# Background for house plant photos



## davholla (Apr 4, 2022)

I have some house plants that I want to photo some like the orchids below can be moved so I can isolate from the background.
However I also have some very confused Christmas Cactii which are still flowering by a window and if I move them then they stop flowering.
The window does not look great as back ground nor the net curtain - any other ideas. Ideally using something I can find in the house.



Orchid_139Canon_22imagestack by davholla2002, on Flickr



Orchid_147Canon_22imagestack by davholla2002, on Flickr



Orchid_145Canon_22imagestack by davholla2002, on Flickr


----------



## weepete (Apr 4, 2022)

Just move them temporarily if it's a single shot.

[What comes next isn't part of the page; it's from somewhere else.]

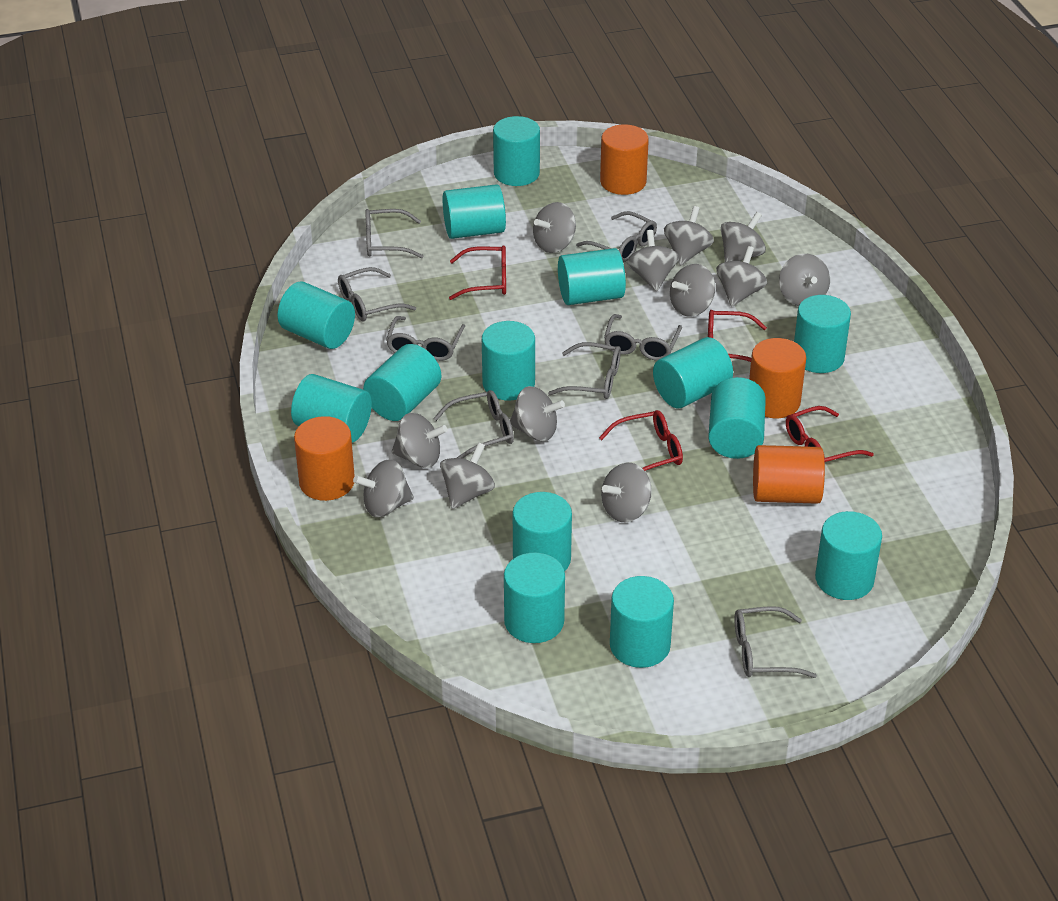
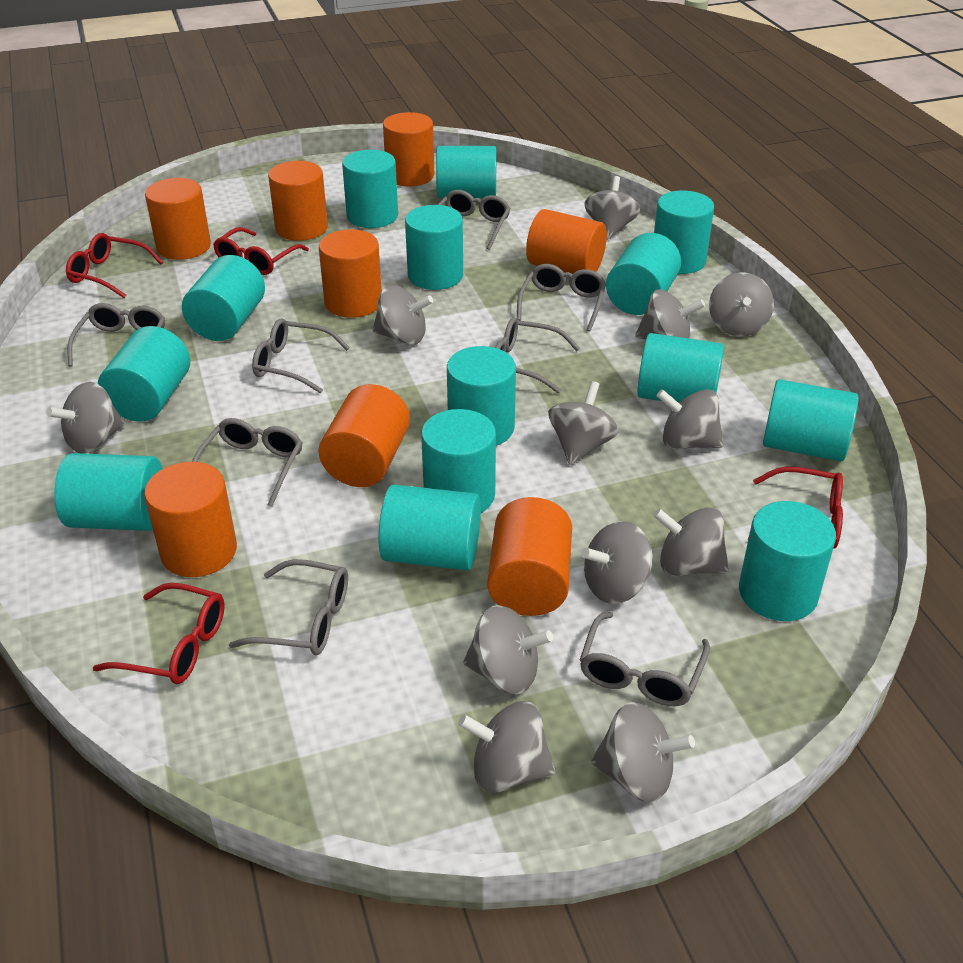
orange cylinder: [294,416,355,501] [600,124,649,195] [749,338,806,418] [753,445,825,504] = 4 -> [144,462,237,577] [145,178,211,260] [268,161,328,241] [319,229,382,318] [319,384,410,487] [383,112,434,186] [487,497,572,616] [526,209,607,274] = 8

I did a cuple of flowers a few years ago and just improvised a background from an old black shirt and some tupperware.


----------



## K9Kirk (Apr 4, 2022)

You could buy some cheap, colored poster board and set it behind the plants to block the light and then you would have a nice, colored (hopefully complimenting) BG and you could always put some ight on them from the front and sides if you wished or even cover it with some type of textured cloth, that would be nice.


----------



## TJMcG (Apr 4, 2022)

When I lived in Minnesota I spent a lot of time at the Como Park (Marjorie McNeely) conservatory in St. Paul. I would bring a card covered in black felt to place behind certain flowers to get a good background. Be very mindful of the light...


----------



## jeffashman (Apr 6, 2022)

Nice set! Maybe needs some light, a diffused flash bounced off of the ceiling maybe? Worth experimenting with.


----------